Saved data entries

*** Block opens ***

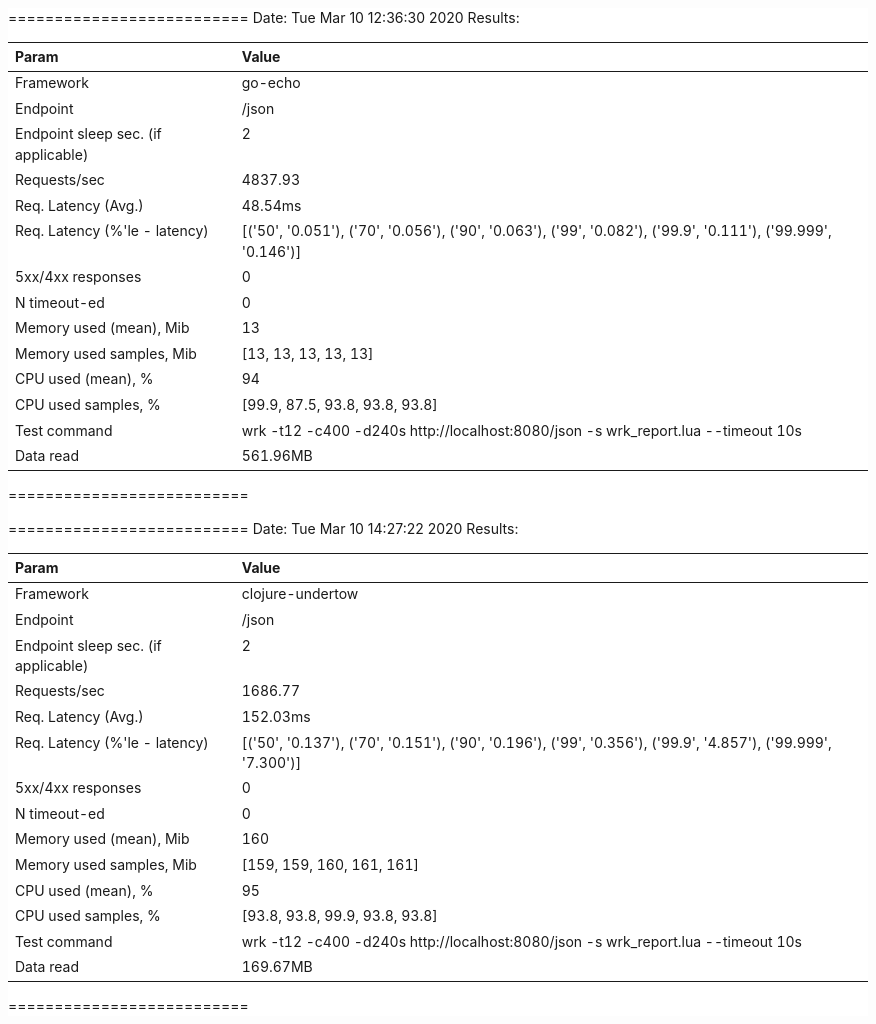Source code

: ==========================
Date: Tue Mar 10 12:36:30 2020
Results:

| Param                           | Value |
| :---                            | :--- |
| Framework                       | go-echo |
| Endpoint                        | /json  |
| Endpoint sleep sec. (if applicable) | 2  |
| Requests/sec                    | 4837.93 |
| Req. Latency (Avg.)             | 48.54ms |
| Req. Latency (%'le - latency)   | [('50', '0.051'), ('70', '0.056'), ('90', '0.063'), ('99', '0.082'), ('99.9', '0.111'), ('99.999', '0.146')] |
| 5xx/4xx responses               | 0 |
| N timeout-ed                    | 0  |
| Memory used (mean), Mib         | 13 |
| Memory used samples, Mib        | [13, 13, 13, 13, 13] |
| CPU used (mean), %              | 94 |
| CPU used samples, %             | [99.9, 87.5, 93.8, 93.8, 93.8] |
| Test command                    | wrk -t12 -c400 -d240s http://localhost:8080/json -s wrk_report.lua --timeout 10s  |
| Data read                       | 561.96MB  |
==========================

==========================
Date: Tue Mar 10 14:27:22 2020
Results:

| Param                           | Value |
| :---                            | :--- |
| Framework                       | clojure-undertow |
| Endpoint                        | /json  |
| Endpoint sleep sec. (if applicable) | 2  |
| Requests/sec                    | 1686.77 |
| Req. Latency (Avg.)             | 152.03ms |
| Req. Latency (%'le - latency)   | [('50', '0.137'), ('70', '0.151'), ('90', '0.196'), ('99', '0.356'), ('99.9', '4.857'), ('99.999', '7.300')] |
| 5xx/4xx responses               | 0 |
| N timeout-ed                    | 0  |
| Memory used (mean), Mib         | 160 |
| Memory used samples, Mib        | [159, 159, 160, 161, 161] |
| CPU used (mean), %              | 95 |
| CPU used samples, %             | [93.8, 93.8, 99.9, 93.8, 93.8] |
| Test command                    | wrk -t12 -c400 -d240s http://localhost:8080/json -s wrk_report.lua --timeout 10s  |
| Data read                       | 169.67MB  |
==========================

*** Block closes ***

> Your objective: Gather every line of the rows above that contains the string "Date".

> Response below:
Date: Tue Mar 10 12:36:30 2020
Date: Tue Mar 10 14:27:22 2020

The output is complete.